Usually by the end of the first week they’ve told you everything,
every sordid little detail of domestic history. God, one time I had
one of them tell me how he used to like his mistress to whip him
with a clothes hanger.
“Besides, cooped up together like that for
weeks and weeks. . . it doesn’t matter if you hate each other like
poison. Eventually you start to talk, if it’s only for the sake of
a little noise.
“But not Vlasov, not him. No lurid
confessions from that quarter. I’ve never spent so much time with a
man and understood him less. I didn’t have the impression he gave
one fuck what anybody thought.
“One time, though, he came unstuck, just a
little. Just enough to remind you that he was human.
“Vlasov didn’t like television, couldn’t
stand the sound of one on in the apartment, so we spent a lot of
time in the evenings sitting around reading newspapers. It was one
of his permanent grievances against us that we couldn’t get him the
Paris edition of the Herald Tribune.
“So there we were one night, reading away.

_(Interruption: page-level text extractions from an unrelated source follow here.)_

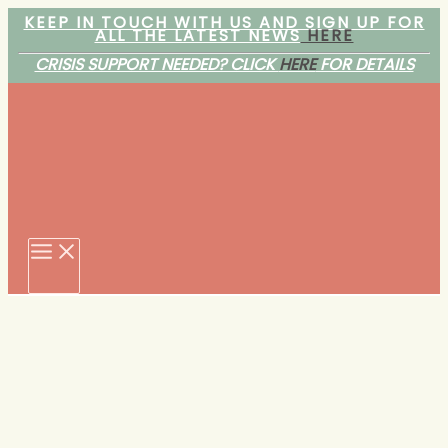
Skip
KEEP IN TOUCH WITH US AND SIGN UP FOR
ALL THE LATEST NEWS
HERE
to
content
CRISIS SUPPORT NEEDED? CLICK
HERE
FOR DETAILS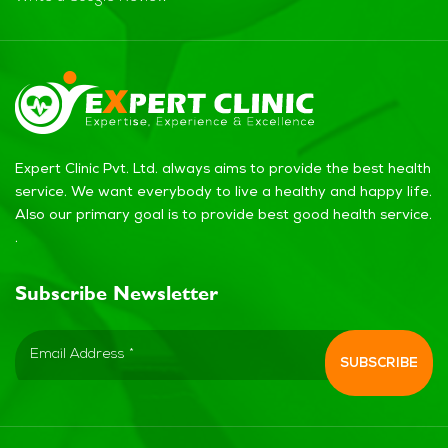
Expert Clinic Pvt. Ltd. always aims to provide the best health
service. We want everybody to live a healthy and happy life.
Also our primary goal is to provide best good health service.
.
Subscribe Newsletter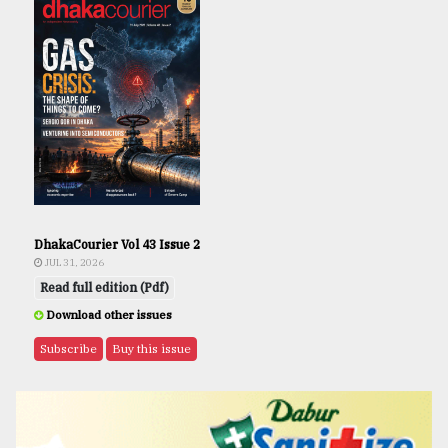
DhakaCourier Vol 43 Issue 2
JUL 31, 2026
Read full edition (Pdf)
Download other issues
Subscribe
Buy this issue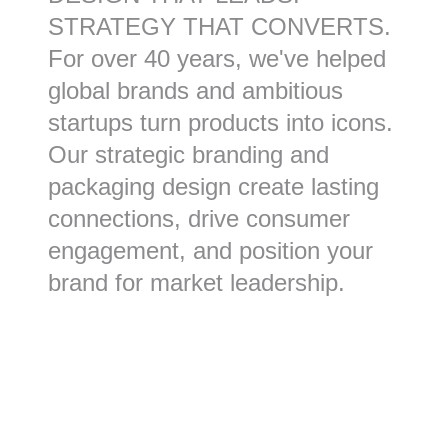
STRATEGY THAT CONVERTS.
For over 40 years, we've helped
global brands and ambitious
startups turn products into icons.
Our strategic branding and
packaging design create lasting
connections, drive consumer
engagement, and position your
brand for market leadership.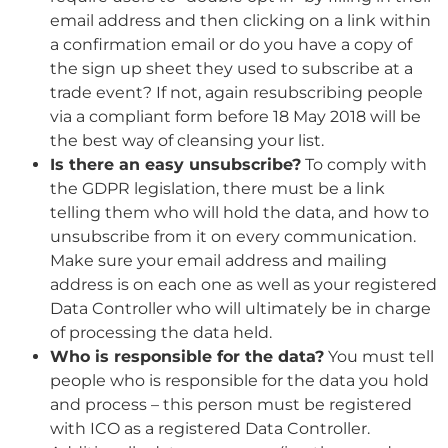
email address and then clicking on a link within
a confirmation email or do you have a copy of
the sign up sheet they used to subscribe at a
trade event? If not, again resubscribing people
via a compliant form before 18 May 2018 will be
the best way of cleansing your list.
Is there an easy unsubscribe?
To comply with
the GDPR legislation, there must be a link
telling them who will hold the data, and how to
unsubscribe from it on every communication.
Make sure your email address and mailing
address is on each one as well as your registered
Data Controller who will ultimately be in charge
of processing the data held.
Who is responsible for the data?
You must tell
people who is responsible for the data you hold
and process – this person must be registered
with ICO as a registered Data Controller.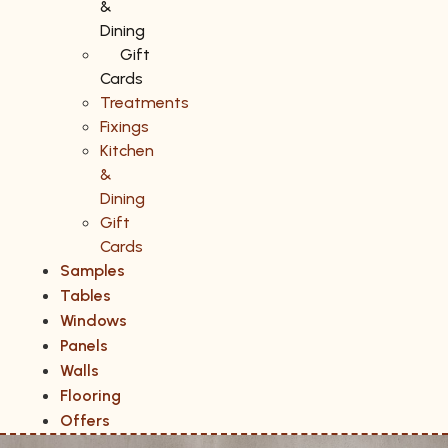
&
Dining
Gift
Cards
Treatments
Fixings
Kitchen
&
Dining
Gift
Cards
Samples
Tables
Windows
Panels
Walls
Flooring
Offers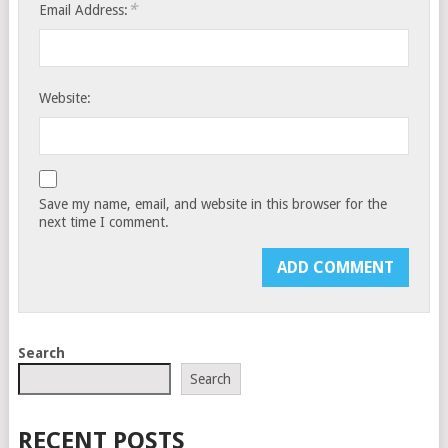
*
Email Address:
Website:
Save my name, email, and website in this browser for the
next time I comment.
Search
Search
RECENT POSTS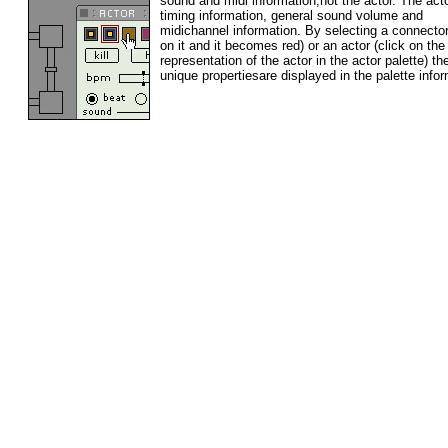
sound and midi information,not the actor.
The act
timing information, general sound volume and
midichannel information. By selecting a connector
on it and it becomes red) or an actor (click on the
representation of the actor in the actor palette) th
unique propertiesare displayed in the palette infor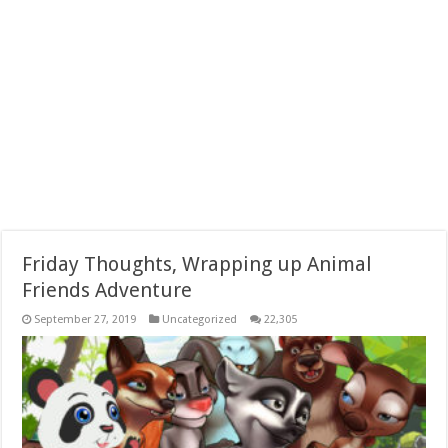
Friday Thoughts, Wrapping up Animal
Friends Adventure
September 27, 2019
Uncategorized
22,305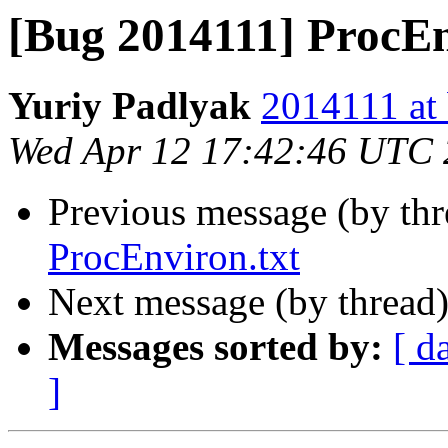
[Bug 2014111] ProcEn
Yuriy Padlyak
2014111 at 
Wed Apr 12 17:42:46 UTC
Previous message (by th
ProcEnviron.txt
Next message (by thread
Messages sorted by:
[ d
]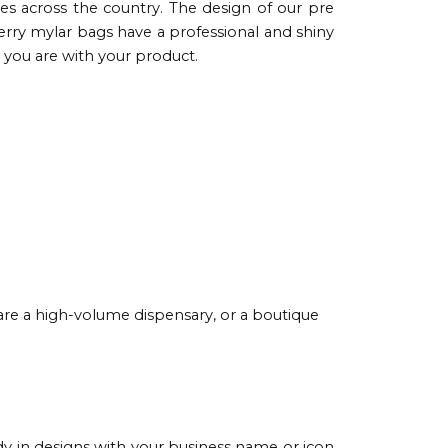
ies across the country. The design of our pre
herry mylar bags have a professional and shiny
you are with your product.
are a high-volume dispensary, or a boutique
y in designs with your business name or icon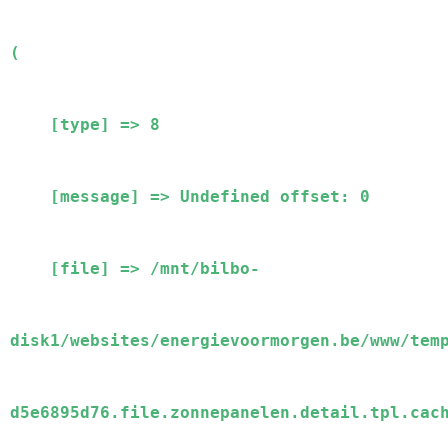
(

    [type] => 8

    [message] => Undefined offset: 0

    [file] => /mnt/bilbo-
disk1/websites/energievoormorgen.be/www/tem
d5e6895d76.file.zonnepanelen.detail.tpl.cach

And suddenly Vlasov folds up his paper and comes over and sits down
beside me on the sofa. The next thing you know he’s got his wallet
out and he pulls something from the card holder and hands it over
to me.
“‘Would you like to see a photograph of my
late wife?’ You can bet I was surprised; in nearly two months it
was the first time he’d ever said or done anything to indicate he
hadn’t been born in a KGB uniform. It was funny, but I felt kind of
honored.
“It was only a snapshot, of a blond woman in
a summer dress sitting in a lawn chair. I guess I said something to
the effect that she was pretty and handed it back to him. He put
the photo back into his wallet and the wallet back into his inside
coat pocket; and then he shook his head and smiled, his hand
resting on the bulge in his coat. ‘No, my friend,’ he said finally.

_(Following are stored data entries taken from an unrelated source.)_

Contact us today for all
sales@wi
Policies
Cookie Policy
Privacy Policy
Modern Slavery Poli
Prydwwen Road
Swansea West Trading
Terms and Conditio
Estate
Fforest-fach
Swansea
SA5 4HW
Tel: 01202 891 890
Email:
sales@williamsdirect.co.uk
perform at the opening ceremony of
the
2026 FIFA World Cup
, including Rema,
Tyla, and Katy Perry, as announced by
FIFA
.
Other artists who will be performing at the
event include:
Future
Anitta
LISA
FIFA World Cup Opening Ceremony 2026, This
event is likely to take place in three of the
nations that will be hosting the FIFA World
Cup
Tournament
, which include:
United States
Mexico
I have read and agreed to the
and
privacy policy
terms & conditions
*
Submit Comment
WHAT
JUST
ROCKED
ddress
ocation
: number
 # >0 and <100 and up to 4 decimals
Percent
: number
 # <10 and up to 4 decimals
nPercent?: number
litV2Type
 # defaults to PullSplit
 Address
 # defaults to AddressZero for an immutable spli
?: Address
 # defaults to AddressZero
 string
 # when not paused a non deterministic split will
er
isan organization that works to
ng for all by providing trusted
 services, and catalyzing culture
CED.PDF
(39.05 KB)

‘She was an angel.’ He never mentioned her again; it was as if the
whole thing had never happened.
“She didn’t look much like an angel to
me—just a pretty woman with short blonde hair, a little too
delicate for my taste. I was surprised she was as young as she was,
though; Vlasov is fifty-two, and in that picture his wife isn’t a
day over twenty-five. Maybe that was what made her an angel.

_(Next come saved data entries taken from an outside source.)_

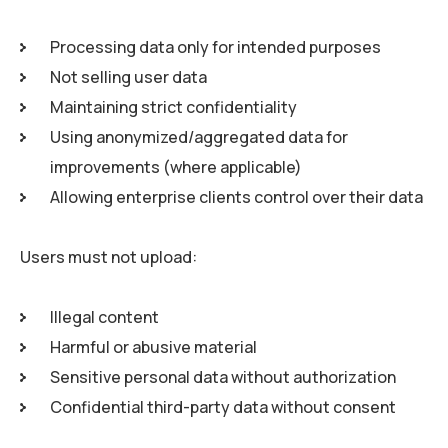
Processing data only for intended purposes
Not selling user data
Maintaining strict confidentiality
Using anonymized/aggregated data for
improvements (where applicable)
Allowing enterprise clients control over their data
Users must not upload:
Illegal content
Harmful or abusive material
Sensitive personal data without authorization
Confidential third-party data without consent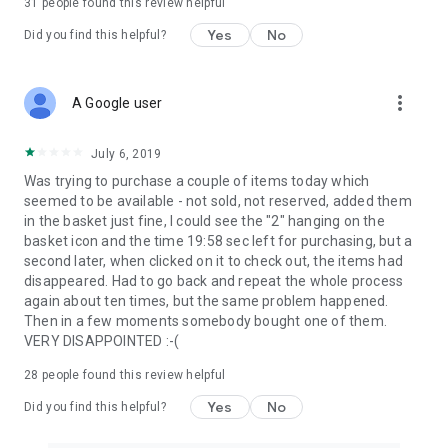
31
people found this review helpful
Yes
No
Did you find this helpful?
more_vert
A Google user
July 6, 2019
Was trying to purchase a couple of items today which
seemed to be available - not sold, not reserved, added them
in the basket just fine, I could see the "2" hanging on the
basket icon and the time 19:58 sec left for purchasing, but a
second later, when clicked on it to check out, the items had
disappeared. Had to go back and repeat the whole process
again about ten times, but the same problem happened.
Then in a few moments somebody bought one of them.
VERY DISAPPOINTED :-(
28
people found this review helpful
Yes
No
Did you find this helpful?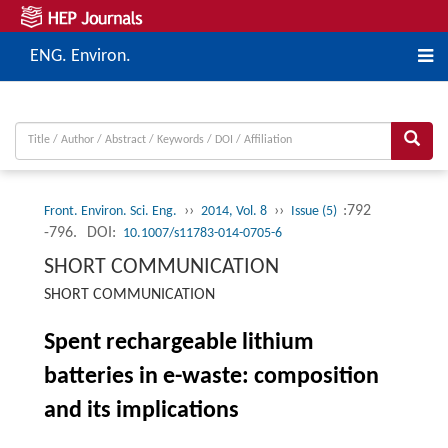
ENG. Environ.
››
››
:792
Front. Environ. Sci. Eng.
2014, Vol. 8
Issue (5)
-796.
DOI:
10.1007/s11783-014-0705-6
SHORT COMMUNICATION
SHORT COMMUNICATION
Spent rechargeable lithium
batteries in e-waste: composition
and its implications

“Anyway, I finally figured out that Vlasov
must have had his reasons for showing it to me. I doubt if it was
just a spontaneous gesture—he wasn’t the type. No, he had his
reasons, and I’ll bet you could make a pretty good guess as to what
they were.”
Tuttle laughed, rather brutally, and Guinness
decided that the booze must be making him careless. Some men were
like that.
“But most of the time, oh Jesus, you should
have seen him, just as cool and out of reach as he could be. He
would sit in the front room all during an interview—away from the
window, even though the shades were drawn; he was a very careful
man—slouched down with his head back in an enormous overstuffed
chair, his elbows on the armrests and his knees crossed, holding a
cigarette between thumb and first finger and looking for all the
world like a character out of a Fitzgerald novel.”